Things you can do to get your circadian rhythm back on track:

  • Avoid using gadgets before bed. If this cannot be avoided, enable night mode on your devices;
  • Switch to audiobooks or podcasts instead of movies and TV shows;
  • Do not drink alcohol in the evening;
  • Do not overeat before going to bed, it is better to go to bed slightly hungry;
  • Don’t skimp on a good mattress and sleeping pillow;
  • Buy heavy, light-blocking curtains. It is important that upon awakening they must be opened immediately;
  • Avoid caffeinated drinks in the afternoon;
  • If you are disturbed by extraneous sounds or noise from the street, use a sleep mask and earplugs.

Future and future research

The longer scientists study circadian rhythms, the more likely they are to develop effective methods for harmonizing sleep and wakefulness.
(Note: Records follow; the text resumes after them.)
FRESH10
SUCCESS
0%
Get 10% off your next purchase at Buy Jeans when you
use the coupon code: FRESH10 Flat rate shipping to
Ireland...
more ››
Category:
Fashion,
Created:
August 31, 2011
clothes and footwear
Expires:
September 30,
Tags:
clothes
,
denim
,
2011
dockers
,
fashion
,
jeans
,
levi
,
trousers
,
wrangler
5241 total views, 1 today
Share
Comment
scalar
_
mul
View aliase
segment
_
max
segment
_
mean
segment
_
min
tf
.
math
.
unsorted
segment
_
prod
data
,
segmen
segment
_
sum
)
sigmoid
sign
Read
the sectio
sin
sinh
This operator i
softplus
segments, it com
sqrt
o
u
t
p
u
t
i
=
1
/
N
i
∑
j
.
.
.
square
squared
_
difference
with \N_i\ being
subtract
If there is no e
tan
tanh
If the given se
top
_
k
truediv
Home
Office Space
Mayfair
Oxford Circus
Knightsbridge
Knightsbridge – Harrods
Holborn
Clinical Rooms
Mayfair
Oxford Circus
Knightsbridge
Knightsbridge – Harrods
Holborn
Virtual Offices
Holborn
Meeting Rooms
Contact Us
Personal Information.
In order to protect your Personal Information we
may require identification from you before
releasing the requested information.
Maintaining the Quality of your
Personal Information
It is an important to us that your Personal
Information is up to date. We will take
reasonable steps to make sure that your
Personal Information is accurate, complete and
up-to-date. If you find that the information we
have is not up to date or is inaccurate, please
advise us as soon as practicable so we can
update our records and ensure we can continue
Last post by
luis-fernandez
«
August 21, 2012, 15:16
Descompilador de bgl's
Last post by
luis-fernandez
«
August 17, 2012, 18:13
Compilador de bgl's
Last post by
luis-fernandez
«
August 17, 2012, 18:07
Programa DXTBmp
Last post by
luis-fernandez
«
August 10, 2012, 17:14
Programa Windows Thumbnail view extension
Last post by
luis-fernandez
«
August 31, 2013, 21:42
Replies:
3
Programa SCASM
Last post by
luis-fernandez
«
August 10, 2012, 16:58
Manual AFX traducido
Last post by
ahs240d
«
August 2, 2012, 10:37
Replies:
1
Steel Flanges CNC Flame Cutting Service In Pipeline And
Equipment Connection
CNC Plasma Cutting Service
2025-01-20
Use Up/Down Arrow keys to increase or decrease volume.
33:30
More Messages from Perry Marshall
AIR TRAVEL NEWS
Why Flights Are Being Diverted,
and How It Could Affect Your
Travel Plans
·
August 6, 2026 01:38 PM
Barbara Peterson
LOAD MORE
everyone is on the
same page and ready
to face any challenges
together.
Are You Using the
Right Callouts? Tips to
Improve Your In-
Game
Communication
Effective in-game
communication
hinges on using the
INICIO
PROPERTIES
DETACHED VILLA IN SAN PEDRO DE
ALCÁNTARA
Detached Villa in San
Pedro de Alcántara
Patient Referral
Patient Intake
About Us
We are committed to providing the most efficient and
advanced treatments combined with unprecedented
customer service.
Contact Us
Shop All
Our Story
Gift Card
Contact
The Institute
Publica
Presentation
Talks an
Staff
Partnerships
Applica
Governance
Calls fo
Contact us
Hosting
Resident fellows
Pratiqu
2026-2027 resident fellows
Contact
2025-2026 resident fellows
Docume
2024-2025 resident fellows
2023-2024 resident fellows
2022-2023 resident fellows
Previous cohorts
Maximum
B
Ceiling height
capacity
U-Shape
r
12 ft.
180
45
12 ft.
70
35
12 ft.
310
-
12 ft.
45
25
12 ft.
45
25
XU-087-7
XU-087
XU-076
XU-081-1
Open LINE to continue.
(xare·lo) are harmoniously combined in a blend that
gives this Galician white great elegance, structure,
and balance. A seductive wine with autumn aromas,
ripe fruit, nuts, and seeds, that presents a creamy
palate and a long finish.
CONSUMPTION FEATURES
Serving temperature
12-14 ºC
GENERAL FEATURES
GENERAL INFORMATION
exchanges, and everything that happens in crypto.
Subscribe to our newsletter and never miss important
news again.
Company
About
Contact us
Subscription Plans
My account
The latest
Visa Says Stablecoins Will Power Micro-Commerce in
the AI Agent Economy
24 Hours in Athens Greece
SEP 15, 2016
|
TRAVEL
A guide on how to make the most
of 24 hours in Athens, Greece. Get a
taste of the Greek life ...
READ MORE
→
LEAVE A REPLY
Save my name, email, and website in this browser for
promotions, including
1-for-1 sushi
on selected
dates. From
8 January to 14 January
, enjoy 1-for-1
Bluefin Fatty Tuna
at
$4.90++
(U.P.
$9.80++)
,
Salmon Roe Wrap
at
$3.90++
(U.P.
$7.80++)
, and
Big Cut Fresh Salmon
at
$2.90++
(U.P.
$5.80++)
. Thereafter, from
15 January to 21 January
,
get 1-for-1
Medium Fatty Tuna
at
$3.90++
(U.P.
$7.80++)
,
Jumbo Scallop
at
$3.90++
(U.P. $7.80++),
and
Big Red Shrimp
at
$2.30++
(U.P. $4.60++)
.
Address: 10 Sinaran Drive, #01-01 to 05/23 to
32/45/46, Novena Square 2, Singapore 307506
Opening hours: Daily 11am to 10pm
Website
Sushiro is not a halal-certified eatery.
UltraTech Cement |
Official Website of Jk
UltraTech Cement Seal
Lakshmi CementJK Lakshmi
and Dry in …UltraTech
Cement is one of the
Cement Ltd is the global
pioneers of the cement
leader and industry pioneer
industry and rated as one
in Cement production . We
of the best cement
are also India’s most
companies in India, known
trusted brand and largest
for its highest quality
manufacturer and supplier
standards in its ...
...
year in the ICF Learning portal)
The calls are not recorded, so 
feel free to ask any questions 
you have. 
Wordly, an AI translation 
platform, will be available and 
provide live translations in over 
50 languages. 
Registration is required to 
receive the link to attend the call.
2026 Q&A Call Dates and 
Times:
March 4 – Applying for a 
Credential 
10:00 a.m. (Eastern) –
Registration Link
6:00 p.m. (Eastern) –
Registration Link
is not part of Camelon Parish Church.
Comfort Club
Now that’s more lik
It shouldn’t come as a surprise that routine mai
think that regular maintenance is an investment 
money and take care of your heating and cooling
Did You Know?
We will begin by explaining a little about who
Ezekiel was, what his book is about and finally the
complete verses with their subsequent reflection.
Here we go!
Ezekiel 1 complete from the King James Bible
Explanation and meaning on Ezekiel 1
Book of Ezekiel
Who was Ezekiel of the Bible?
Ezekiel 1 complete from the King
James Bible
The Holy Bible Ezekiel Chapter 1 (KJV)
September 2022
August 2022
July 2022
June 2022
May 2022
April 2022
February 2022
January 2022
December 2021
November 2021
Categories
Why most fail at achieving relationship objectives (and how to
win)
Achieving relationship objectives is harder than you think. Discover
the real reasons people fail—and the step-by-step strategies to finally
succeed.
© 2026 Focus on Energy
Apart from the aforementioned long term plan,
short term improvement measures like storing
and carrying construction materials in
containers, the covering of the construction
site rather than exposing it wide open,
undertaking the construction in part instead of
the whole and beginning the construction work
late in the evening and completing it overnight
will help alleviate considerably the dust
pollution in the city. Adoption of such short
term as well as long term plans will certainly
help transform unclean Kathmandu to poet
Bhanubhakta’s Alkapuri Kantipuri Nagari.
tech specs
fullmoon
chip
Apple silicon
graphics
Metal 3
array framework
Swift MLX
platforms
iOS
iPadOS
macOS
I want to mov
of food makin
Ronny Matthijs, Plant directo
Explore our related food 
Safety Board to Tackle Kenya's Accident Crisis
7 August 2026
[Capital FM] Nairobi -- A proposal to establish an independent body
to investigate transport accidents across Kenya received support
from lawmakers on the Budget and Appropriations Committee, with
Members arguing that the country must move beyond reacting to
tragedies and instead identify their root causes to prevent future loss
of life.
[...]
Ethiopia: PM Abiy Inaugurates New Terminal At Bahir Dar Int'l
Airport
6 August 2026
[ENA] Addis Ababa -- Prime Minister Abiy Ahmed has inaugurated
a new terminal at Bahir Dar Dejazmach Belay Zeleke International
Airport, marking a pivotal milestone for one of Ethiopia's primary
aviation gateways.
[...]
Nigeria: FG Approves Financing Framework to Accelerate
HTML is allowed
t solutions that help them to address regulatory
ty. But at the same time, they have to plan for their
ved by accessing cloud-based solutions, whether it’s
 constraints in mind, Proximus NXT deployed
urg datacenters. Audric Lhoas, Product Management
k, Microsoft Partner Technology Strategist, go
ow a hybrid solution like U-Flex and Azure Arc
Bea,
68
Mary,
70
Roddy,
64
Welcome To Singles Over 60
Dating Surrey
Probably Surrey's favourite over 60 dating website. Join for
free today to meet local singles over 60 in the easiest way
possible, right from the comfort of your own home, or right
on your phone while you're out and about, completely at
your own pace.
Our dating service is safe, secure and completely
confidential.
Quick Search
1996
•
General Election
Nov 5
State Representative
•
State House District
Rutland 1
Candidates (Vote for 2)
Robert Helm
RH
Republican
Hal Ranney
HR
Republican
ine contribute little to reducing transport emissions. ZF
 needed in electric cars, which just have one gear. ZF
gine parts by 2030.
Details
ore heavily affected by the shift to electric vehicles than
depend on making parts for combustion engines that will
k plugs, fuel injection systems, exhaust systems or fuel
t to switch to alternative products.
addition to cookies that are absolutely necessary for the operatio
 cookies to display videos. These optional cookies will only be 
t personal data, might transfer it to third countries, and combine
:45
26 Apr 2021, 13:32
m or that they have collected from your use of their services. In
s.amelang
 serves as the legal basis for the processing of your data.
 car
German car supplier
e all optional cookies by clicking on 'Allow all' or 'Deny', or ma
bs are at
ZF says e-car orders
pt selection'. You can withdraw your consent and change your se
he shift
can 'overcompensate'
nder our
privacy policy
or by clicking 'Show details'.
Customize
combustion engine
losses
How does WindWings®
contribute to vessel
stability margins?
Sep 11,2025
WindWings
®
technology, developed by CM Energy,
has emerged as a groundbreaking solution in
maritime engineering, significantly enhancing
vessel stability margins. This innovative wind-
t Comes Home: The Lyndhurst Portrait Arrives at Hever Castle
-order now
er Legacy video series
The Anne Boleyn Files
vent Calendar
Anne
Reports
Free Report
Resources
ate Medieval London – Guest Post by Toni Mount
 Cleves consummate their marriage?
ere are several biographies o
Now, most research is focused on studying the complex molecular mechanisms that regulate circadian rhythms: in particular, geneticists analyze the interaction of CRY1 with other “clock” proteins in the hope of understanding exactly how mutations damage the biological clock. They have already figured out that the mutated protein keeps bonding with its partners longer than it should, just like an insecure dancer in a more experienced group. A delay in the synchronization of this pair, like a chain reaction, causes a malfunction in the work of other systems, which are forced to adapt to the disturbed rhythm.

Given the complex and still not fully understood nature of the bioclock, it is safe to say that many other genes influence circadian rhythms. This is good news, because in this case, even people with a disturbed genome can be helped by pharmacology, maximizing the beneficial effect and minimizing the negative effects of drugs on the body as a whole. This is the trouble with modern drugs that raise blood pressure or lower cholesterol levels – for every beneficial effect there are a dozen unpleasant side effects.

Perhaps in the near future there will even be special gadgets that can monitor the state of a person’s rhythms in real time and warn about a broken mode in advance.